Как у американцев слияние фирм типа Локхид-Мартин-Боинг-... и прицепят еще двоих.Раньше посмотришь самолет-ласточка  и глазу приятно.Слова Туполева-красиво сделано,красиво и летает.Сейчас на штатовские самолеты глянеш-каракатица-топором вырублена все от наших РЛС скрытся хотят.Сушки красивы- плохого сказать нельзя но и Мигари имели классную форму.Жаль если школа Микояна канет.Сталин в тяжелейших условиях разделял КБ создавая своего рода конкуренцию среди конструкторов хотя ТТТ сверху спускались примерно одинаковые.В серию и на вооружение отбирались лучшие машины.При обьеденении пять лет кошмара и берите ВВС другого нет.Как в том мультфильме про кота-"У вас чего средствов не хватает? Средства то есть-Ума бы поболе...

----------


## Pilot

Да, Погосян принимает дела :( Хотя он уже заговорил о легком систребителе 5 поколения, к чему бы это ;)

----------


## Mad_cat

ИМХО Решение о назначении нового руководства в РСК МИГ полностью оправданно. Там уже больше года ситуация напоминает AirUnion образца 2007, совсем не похоже на коммерческую компанию, целью которой является получение прибыли для инвесторов. :Frown:

----------


## Pilot

Да, Белову денег не дают, а Погосян приходит с деньгами

----------


## Андрей

Погосян, что свои личные сбережения понесет в РСК, что-ли. Нашелся благотворитель.
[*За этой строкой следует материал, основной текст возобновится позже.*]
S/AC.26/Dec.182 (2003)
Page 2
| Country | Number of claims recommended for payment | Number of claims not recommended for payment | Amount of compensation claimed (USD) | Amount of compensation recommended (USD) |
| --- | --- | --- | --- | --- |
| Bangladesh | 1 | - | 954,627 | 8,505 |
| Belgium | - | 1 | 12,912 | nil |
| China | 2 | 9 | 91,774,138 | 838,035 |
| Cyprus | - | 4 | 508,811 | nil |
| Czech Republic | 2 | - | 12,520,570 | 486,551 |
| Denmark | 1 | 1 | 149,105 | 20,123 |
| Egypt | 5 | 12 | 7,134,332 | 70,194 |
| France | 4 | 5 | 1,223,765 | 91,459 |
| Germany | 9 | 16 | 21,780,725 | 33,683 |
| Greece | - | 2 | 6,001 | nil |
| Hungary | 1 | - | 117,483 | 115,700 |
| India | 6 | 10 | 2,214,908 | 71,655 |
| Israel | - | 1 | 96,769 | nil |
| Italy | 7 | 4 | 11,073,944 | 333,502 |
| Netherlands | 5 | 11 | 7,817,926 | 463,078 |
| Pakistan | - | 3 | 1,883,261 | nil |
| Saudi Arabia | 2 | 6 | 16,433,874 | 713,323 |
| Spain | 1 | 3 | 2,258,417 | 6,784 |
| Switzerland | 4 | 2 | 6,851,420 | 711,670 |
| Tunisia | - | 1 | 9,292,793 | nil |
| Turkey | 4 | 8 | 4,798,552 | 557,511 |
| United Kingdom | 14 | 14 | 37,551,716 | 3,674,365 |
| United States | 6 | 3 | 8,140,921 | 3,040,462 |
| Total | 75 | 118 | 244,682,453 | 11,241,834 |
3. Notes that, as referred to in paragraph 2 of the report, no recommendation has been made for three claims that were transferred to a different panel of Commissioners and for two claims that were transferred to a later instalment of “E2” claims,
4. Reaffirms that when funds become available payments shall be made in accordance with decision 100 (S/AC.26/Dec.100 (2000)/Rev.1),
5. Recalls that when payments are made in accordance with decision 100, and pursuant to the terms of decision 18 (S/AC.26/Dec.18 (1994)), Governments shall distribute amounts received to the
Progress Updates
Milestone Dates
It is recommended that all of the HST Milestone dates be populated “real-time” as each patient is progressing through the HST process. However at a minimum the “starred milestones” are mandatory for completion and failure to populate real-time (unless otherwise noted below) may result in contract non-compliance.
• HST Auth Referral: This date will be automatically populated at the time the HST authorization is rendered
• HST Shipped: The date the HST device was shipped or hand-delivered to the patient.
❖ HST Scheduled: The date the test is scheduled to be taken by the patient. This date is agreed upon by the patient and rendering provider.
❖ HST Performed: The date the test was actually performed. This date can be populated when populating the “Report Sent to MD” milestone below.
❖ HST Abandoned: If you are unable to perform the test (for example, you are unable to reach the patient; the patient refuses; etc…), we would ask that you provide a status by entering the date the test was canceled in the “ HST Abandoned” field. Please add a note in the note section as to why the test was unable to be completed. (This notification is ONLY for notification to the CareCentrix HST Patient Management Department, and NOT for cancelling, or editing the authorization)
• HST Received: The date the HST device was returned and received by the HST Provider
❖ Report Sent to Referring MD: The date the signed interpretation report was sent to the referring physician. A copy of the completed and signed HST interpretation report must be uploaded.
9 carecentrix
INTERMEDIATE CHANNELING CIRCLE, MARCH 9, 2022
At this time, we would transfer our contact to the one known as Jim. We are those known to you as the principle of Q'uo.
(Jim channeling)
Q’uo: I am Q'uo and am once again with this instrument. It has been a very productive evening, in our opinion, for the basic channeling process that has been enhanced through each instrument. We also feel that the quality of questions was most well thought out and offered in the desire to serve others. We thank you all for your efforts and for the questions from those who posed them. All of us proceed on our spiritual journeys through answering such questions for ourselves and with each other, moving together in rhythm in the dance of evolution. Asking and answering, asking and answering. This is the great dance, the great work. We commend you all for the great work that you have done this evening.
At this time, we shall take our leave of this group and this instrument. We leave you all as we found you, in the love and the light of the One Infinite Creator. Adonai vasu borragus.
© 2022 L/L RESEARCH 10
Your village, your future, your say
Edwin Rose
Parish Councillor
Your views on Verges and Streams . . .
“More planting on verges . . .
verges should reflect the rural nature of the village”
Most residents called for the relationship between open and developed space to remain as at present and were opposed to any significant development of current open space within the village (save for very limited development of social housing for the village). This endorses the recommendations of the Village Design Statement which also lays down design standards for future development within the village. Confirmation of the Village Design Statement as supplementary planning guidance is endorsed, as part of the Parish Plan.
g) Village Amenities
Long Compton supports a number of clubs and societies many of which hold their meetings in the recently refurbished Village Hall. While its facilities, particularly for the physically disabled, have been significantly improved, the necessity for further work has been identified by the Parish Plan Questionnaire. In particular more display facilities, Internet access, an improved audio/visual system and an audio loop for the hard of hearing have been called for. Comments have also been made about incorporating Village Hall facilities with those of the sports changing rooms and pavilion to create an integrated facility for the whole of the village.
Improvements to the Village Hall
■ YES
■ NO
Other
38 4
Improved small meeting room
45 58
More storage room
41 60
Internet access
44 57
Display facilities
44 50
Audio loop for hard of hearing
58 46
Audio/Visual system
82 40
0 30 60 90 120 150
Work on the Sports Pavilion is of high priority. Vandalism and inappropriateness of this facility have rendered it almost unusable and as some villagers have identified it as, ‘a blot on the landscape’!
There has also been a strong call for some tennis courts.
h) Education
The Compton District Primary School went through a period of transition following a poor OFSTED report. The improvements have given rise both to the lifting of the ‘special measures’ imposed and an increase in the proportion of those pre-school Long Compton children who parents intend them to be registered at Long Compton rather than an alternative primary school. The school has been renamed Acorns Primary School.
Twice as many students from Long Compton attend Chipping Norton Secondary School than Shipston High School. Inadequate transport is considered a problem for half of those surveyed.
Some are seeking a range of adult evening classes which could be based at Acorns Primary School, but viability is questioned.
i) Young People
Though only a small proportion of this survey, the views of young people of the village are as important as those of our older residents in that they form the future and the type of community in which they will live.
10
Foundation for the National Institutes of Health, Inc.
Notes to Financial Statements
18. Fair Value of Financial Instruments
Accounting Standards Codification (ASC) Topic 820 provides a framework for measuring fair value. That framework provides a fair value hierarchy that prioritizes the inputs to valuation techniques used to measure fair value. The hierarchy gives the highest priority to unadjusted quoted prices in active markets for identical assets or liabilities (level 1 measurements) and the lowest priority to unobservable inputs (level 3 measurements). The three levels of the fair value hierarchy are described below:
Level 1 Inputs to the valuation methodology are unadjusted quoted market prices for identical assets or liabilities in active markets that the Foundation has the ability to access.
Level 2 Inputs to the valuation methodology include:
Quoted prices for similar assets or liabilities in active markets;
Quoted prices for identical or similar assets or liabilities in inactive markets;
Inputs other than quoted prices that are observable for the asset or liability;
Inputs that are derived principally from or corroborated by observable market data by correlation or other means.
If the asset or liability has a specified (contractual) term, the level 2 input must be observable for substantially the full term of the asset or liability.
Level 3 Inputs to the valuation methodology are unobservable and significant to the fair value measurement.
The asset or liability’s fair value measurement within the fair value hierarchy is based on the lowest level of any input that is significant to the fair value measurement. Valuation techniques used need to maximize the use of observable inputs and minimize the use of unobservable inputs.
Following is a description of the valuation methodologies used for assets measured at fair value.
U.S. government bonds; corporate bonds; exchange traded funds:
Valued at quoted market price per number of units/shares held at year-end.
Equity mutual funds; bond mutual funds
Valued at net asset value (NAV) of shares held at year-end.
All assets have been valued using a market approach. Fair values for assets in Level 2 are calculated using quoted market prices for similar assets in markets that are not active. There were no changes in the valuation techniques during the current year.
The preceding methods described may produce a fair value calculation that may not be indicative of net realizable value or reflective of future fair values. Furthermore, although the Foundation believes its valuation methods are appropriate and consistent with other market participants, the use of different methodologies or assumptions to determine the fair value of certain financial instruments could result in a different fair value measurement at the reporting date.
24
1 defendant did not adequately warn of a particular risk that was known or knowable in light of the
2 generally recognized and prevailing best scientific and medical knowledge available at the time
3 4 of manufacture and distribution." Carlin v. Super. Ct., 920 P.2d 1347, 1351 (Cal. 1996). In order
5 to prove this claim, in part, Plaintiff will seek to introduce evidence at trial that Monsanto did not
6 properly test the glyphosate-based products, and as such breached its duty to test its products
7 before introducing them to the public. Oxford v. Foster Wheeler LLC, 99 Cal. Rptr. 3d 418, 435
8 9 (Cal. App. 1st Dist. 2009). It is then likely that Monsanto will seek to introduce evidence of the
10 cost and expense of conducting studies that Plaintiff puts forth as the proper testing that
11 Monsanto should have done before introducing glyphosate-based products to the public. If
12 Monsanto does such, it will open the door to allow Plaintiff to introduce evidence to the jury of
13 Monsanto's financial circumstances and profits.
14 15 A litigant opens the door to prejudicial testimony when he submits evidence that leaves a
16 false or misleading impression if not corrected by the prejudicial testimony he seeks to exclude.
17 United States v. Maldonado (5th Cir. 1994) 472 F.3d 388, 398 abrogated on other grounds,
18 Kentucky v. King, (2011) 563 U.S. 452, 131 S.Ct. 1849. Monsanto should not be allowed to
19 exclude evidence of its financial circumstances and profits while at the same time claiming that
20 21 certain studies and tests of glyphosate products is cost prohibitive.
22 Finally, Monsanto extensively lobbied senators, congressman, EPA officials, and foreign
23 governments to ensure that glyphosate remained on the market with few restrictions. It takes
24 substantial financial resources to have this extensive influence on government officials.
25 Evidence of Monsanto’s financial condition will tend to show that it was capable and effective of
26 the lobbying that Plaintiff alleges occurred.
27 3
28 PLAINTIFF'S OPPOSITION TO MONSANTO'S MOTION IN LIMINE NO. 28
Неужели непонятно, что это будут те же средства, выбитые сладкими песнями и откровенным враньем АХК Сухой, которые будут направленны, отнюдь не на спасение,и так придушенного РСК, а на его извращенное поглощение. Мое личное мнение, что причина одна: ПАК ФА постепенно сдувается, а денег потраченно уйма, подходят сроки и надо будет что-то предьявить "высокому" жюри  и АХК совершив очередной кульбит, опять "блеснет" черезвычайной плодовитостью, представив "фантастический прорыв" и смену направления вектора конструкторской мысли, показав проект легкого истребителя 5-ого поколения, над которым все последнее время, так упорно корячилось РСК МиГ, надеясь на чудо в головах наших чиновников. Погосян снова попросит денег в бюджете, на очередной чудо проект, над которым АХК Сухой начнет "самоотверженно" работать, и все свои торможения будет обьснять большой загруженностью "перспективными и не очень" работами, как это было к сожалению все последнее время. Есть очень хорошая поговорка- "Не можеш быть, умей прослыть", которая, как нельзя лучше харектиризует современное руководство АХК Сухой, которое очень хорошо почувствовало, как надо "работать " в современных условиях.

----------


## Pilot

Да, я и сам не понимаю зачем Погосян МиГу, но если не он, тогда просто банкротство :( Старые долги не отпускают, хотя сейчас МиГ должен получить первые деньги за алжирские машины от ВВС, потом от Индии за первые серийные машины, мож все и наладится, но это в перспективе, а сейчас висит домоклов меч платежей по кредитам, которые надо отдавать уже сейчас :(

----------


## Pilot

> Не подскажите, чем внешне М от М2 отличается?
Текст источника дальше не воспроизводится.